I sealed up the letters to Antonia and Georgie. I brooded for some time over the three versions of my letter to Honor Klein, and finally, with some misgivings, chose the second one. I was tempted to write a fourth version, and the notion of there being some further development of my thought which demanded expression became very compelling indeed. Yet when I reflected more I could not see what that further development could possibly be like. It remained though maddeningly present, shrouded in darkness. I eventually gave up, copied out Honor's letter and sealed it, and went to the post. The fog had cleared. When I returned I ate some biscuits and dosed myself with whisky and hot milk. I felt exhausted, having put more intellectual effort into the letters to Honor than I had expended since I wrote Sir Eyre Coote and the Campaign of Wandewash; yet I was quieted by an irrational feeling of having done a good morning's work. I went upstairs to lie down and fell into the most profound and peaceful sleep that I had experienced for a long time.

Eighteen

I was in torment. Two days had passed, but I had not been able to make up my mind either to leave London or to see Antonia or Georgie. A taboo seemed set upon the two women. It was as if in writing to them I had had the intention of clearing the decks for something, for some drama or some event; but what this could be I did not know, although a continual tension and expectancy affected me positively with a physical ache. In addition I felt sick, unable to eat, and if in desperation I drank alcohol I was afflicted with prompt internal pains. I could neither lie comfortably in bed nor find anything to do with myself if I got up. Reading was impossible, and a visit to the cinema almost reduced me to tears. I visited the office twice and had a talk with Mytten and arranged one or two routine matters, but to keep my mind upon these things was practically an agony. I took my temperature and found it exasperatingly normal. I could not conceive what was the matter with me and it was not until half-way through the third day that I found out.
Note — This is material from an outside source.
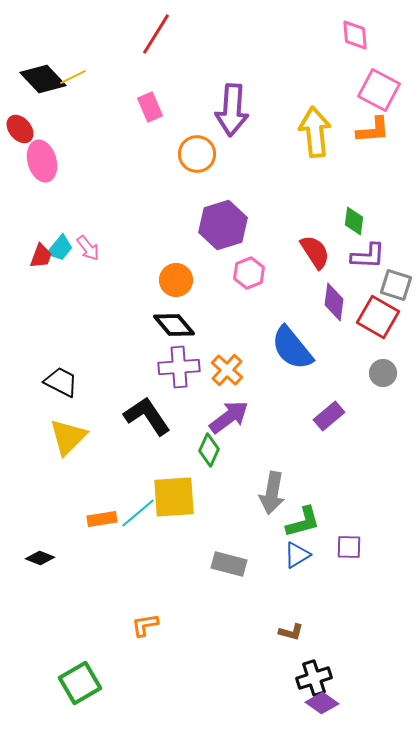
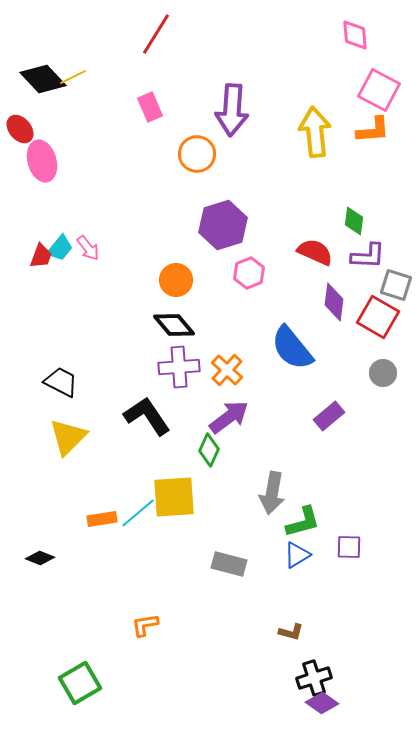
red semicircle at (315, 252): rotated 33 degrees counterclockwise
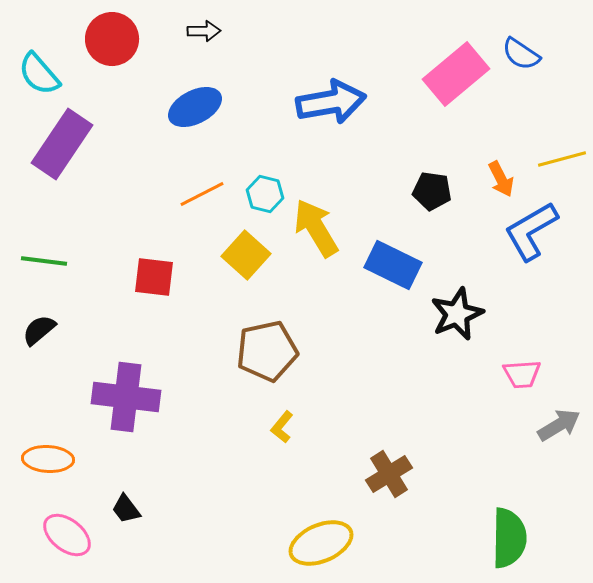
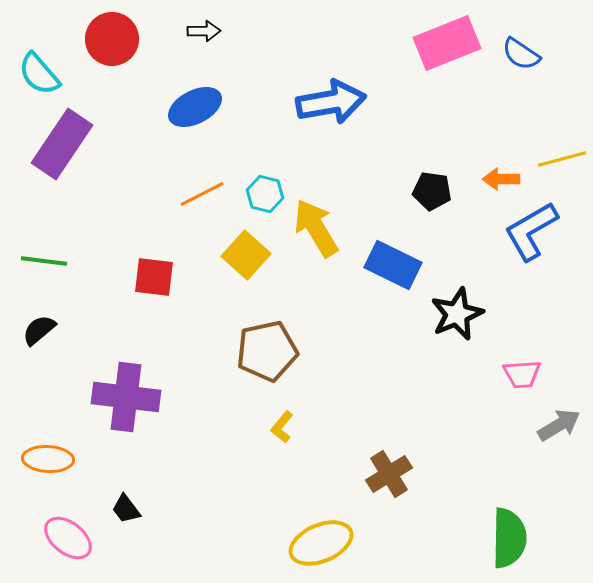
pink rectangle: moved 9 px left, 31 px up; rotated 18 degrees clockwise
orange arrow: rotated 117 degrees clockwise
pink ellipse: moved 1 px right, 3 px down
Alexander rang up just before leaving again for the country and we talked some time on the phone. Our relations were such that scarcely any 'patching up' was either possible or needed. We simply fell back, half articulately, upon an old understanding. He was cautious, rueful, tactful, I was morose, ironical, complaining. We left it, with relief, at that. I was less pleased to receive a call from Rosemary who was now installed once more in London and very eager to come and organize my life. I felt I could not bear at present to see Rosemary and face her bright bird-like inquisitiveness. She suggested that she should come over and pack up my Minton dinner service and one or two other things which she said must on no account be trusted to the removal men. I said that she might do this, and added that I had not yet made any removal arrangements. She replied that this was just as well, as she knew of an excellent firm and would arrange it all for me. She arrived within half an hour and in a business-like conversation it was agreed that I should go as soon as possible to camp at Lowndes Square, not waiting until the arrival of the furniture. I had no desire to witness the gradual dismantling of the house. I was grateful to her: and as her tasks seemed sufficiently to delight her without the addition of my company I took myself off. As I shut the hall door I could hear Rosemary, her precise little voice ringing with authority, telephoning instructions to Harrods for the immediate delivery at my flat of the best available kind of camp bed.

London was misty, with golden sun-pierced mist in which buildings hung as insubstantial soaring presences. The beautiful dear city, muted and softened, half concealed in floating and slightly shifting clouds, seemed a city in the air, outlined in blurred dashes of grey and brown. I walked, inevitably, by the river. As I turned on to Victoria Embankment I saw that the tide was in, and upon the surface of the fast flowing water itself there played a warm light, turning its muddy hue to an old gilt, as if some pure part of the sunlight had escaped to play here under the great vault of the mist. The strange light suited my mood and as I sauntered slowly along beneath the shadowy cliff of New Scotland Yard I began to feel, if not relieved of pain, at least a little more able to collect my wits.